### WHAT YOU HAVE TO DO
In the entries that follow, the line with "pinky pip: (1219, 858)" opens the range and the line with "ring mcp: (1260, 847)" closes it; repeat that range exactly, both lines included.

### DATA SUPPLIED
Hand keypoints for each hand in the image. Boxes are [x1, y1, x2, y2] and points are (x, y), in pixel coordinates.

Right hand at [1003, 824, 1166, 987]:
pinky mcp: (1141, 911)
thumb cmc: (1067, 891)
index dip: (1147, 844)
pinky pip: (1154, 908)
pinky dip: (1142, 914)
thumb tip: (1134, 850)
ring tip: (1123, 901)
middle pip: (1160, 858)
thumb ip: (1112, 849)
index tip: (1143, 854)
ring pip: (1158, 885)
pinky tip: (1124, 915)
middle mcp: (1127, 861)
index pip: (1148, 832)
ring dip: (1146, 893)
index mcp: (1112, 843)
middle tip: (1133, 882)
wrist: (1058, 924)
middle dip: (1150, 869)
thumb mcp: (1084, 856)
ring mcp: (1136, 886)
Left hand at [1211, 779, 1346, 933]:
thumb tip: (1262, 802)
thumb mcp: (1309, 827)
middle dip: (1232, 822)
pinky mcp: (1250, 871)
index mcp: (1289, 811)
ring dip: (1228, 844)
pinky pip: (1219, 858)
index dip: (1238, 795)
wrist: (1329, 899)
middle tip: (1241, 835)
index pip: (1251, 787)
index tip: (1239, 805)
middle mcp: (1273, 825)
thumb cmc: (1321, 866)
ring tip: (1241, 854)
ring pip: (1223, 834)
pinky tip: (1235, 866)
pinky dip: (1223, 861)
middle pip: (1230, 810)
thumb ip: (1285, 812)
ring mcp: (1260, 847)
...
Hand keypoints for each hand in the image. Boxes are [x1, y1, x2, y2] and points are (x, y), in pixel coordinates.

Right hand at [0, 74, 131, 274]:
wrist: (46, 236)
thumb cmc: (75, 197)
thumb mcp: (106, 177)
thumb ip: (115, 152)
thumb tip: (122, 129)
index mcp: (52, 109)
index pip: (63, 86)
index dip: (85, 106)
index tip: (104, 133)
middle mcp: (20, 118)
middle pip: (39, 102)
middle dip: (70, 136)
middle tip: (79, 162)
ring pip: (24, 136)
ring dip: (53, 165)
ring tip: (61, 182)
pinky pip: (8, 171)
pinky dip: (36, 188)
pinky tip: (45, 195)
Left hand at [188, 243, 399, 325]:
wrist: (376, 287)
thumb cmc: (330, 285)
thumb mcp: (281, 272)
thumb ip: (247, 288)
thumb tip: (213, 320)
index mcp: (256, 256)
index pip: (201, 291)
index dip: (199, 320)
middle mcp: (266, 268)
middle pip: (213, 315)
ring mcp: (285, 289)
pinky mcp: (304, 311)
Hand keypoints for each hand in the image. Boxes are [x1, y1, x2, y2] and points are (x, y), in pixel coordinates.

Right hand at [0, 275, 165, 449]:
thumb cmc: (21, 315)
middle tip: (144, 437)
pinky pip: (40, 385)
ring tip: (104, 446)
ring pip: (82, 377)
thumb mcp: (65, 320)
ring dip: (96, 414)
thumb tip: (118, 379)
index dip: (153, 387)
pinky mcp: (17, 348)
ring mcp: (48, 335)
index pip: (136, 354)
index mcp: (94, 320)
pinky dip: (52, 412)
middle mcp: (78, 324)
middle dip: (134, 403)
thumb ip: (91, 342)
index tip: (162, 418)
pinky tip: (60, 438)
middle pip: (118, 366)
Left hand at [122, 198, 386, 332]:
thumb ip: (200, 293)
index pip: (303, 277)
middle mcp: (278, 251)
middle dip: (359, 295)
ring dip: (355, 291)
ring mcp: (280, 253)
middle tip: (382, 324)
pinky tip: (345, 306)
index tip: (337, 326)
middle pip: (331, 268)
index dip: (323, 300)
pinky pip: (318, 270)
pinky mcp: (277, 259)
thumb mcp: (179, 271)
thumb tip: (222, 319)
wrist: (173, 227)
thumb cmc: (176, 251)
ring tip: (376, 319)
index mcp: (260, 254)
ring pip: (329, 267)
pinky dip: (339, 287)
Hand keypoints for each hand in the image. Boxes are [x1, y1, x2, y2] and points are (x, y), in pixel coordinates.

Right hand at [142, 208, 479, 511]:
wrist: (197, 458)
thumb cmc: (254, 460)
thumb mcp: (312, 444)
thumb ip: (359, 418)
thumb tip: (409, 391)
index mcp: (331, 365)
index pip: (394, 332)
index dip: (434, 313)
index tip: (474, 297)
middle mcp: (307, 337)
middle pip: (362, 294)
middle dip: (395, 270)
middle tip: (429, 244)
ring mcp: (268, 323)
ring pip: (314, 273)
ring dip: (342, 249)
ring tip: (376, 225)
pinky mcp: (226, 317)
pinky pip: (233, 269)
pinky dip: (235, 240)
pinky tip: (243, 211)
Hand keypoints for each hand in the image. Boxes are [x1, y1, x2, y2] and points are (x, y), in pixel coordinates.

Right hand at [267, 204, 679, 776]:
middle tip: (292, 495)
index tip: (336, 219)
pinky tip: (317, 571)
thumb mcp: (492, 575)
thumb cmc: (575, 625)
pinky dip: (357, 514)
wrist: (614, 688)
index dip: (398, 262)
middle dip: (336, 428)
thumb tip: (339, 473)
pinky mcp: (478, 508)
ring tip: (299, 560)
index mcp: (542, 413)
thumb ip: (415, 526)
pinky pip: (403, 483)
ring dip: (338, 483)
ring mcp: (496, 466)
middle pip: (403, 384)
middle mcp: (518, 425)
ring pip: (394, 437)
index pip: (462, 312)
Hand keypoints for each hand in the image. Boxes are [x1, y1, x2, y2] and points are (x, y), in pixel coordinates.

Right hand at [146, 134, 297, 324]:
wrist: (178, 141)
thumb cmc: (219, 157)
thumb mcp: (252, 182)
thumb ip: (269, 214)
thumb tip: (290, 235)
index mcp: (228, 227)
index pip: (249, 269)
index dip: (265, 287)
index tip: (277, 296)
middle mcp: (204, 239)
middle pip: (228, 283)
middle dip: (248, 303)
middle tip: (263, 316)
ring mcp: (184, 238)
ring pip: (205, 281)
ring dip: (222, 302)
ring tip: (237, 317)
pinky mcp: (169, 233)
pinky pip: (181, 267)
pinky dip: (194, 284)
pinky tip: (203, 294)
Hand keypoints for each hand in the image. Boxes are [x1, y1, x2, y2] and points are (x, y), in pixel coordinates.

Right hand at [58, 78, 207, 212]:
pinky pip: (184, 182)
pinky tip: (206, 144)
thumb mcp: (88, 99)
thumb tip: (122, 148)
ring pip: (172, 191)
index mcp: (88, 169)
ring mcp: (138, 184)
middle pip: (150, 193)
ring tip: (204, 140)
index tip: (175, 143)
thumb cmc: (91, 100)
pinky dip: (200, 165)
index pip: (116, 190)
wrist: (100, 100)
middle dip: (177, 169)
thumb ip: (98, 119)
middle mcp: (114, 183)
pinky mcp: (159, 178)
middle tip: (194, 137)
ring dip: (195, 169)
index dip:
==
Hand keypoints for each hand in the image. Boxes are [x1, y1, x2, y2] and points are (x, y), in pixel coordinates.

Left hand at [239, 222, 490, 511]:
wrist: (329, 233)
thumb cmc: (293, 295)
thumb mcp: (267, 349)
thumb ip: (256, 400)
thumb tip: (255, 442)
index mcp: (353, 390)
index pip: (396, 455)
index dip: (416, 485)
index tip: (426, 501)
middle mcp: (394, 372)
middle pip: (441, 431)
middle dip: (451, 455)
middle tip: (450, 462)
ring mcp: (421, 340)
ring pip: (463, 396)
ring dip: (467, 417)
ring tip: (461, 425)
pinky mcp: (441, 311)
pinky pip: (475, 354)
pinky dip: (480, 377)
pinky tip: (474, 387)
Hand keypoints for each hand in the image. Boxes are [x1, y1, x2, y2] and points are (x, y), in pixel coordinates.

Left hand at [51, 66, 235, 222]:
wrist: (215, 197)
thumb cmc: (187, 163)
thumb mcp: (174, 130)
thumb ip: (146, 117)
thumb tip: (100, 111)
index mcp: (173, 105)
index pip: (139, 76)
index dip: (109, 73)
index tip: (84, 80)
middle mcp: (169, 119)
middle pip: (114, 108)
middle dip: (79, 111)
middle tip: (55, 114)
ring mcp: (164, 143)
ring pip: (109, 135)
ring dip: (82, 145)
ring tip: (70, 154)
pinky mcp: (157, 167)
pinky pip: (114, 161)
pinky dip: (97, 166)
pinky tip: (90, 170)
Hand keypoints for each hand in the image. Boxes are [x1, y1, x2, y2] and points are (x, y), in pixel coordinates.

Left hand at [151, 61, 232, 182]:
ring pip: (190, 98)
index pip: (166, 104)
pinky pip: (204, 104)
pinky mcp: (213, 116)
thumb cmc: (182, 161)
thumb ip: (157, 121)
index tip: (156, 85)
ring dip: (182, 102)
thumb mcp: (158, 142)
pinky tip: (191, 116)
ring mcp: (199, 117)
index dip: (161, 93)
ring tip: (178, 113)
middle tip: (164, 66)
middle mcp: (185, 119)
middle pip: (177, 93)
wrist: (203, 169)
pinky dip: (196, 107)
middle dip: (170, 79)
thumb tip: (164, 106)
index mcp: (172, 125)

### WRITTEN ANSWER
pinky pip: (1219, 858)
index dip: (1238, 795)
wrist: (1329, 899)
middle tip: (1241, 835)
index pip: (1251, 787)
index tip: (1239, 805)
middle mcp: (1273, 825)
thumb cmc: (1321, 866)
ring tip: (1241, 854)
ring pip: (1223, 834)
pinky tip: (1235, 866)
pinky dip: (1223, 861)
middle pip: (1230, 810)
thumb ip: (1285, 812)
ring mcp: (1260, 847)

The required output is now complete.